A recent Gallup poll showed that the more experience teachers have had with the standards, the more they tend to like them. In many cases, the same pattern seems to be playing out with parents, educators said.
Ms. Briars of the Reston, Va.-based NCTM, who has led math workshops for parents, said parents are “very receptive” when they learn to do the math themselves.This year, “I’m not getting the calls [from teachers] that say, ‘I need you to come out and help me defend what I’m doing,’ ” said
Ms. Gennuso, of Lafayette Parish, which started slowly implementing the standards four years ago.
Ed Hughes, who attended the Old Orchard Elementary parent session here in Toledo, said that while it’s not the way he learned, the addition and subtraction methods “make sense.”
“It’s expanding [students’] overall thinking, and showing there’s more than one way to do it,” he said. Based on what he’s learned about the standards over the past couple of years, he said, “I think it’s definitely helped my son.”
Ms. Bonds, his fellow Old Orchard parent, said she wishes she’d learned through common-core methods herself.
“To me, it’s still a little confusing, but when they’re breaking it down in their heads, they’re getting it a lot faster than I can,” she said of her children.

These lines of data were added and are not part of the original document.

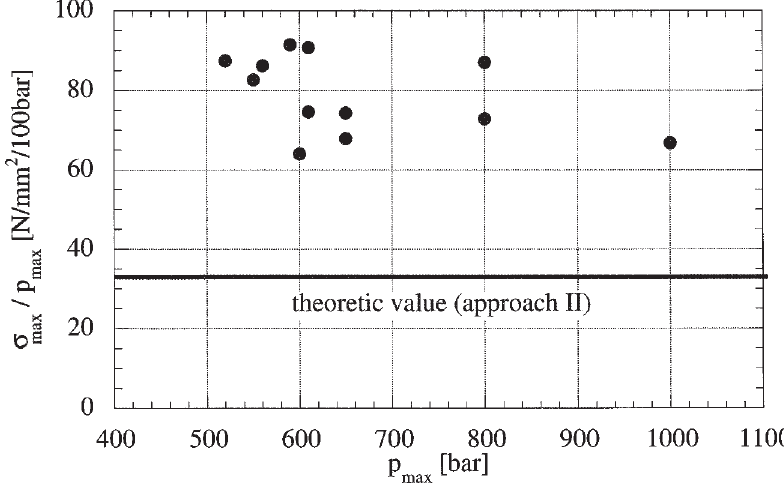
Fig. 15. Comparison between measured and theoretical values of the tangential stresses. The tangential stresses obtained in different experiments at different initial acetylene pressures were scaled by dividing through the respective detonation pressure p max , which was expressed in multiples of 100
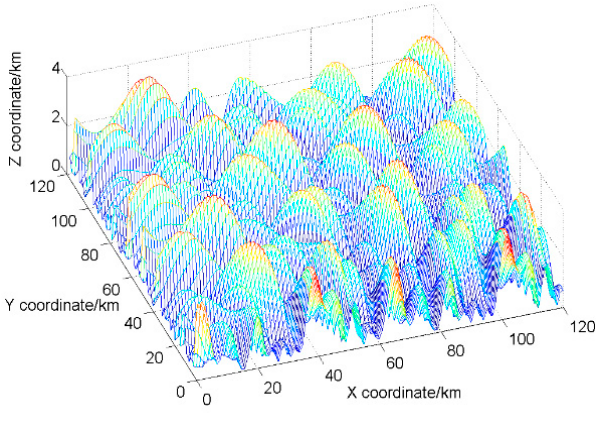
Figure 2. The image of the 3D undulating terrain environment.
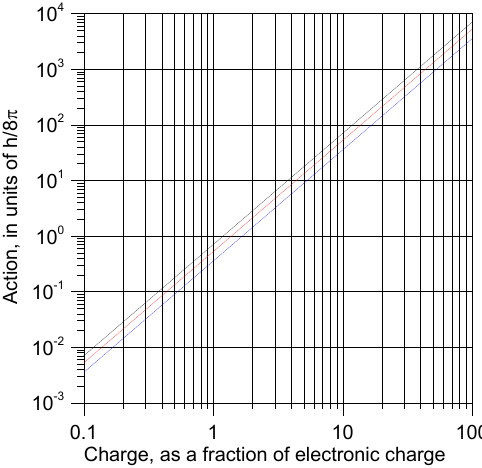
Figure 10. The value of the maximum observed in Figures 8 and 9 as a function of the charge associated with the current.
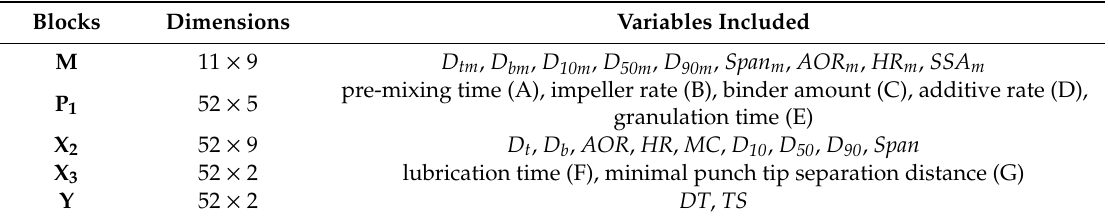
Table 3. Data blocks organization.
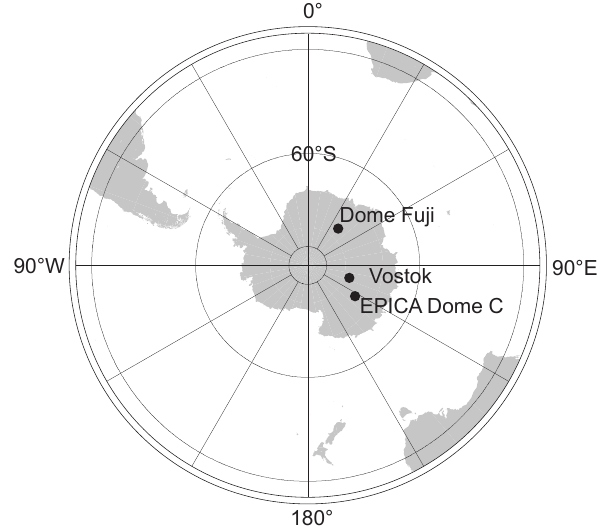
Fig. 1. Locations of the Antarctic ice cores used in this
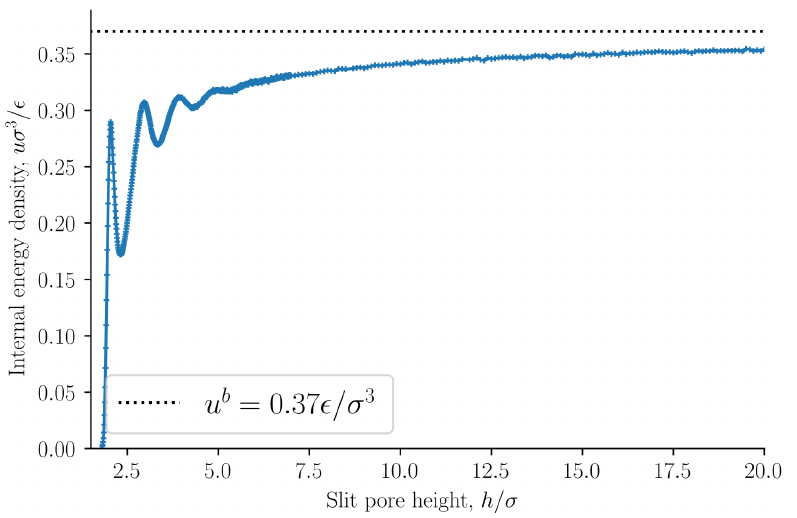
Figure 4. Entropy density s = S / V as a function of slit pore height h . See Equation (36). The dashed line shows the entropy density of the bulk s b .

The big question now is whether the buy-in that districts have procured will remain once testing starts later this school year.
“I can’t imagine that anybody would disagree that we should have standards that are rigorous and preparing our students to go to college,” Ms. Johnson of the Delaware PTA said. But the new assessments, which many parents worry will be stressful for students and teachers, are “clouding things,” she said. “We need to keep the assessments separate from the standards.”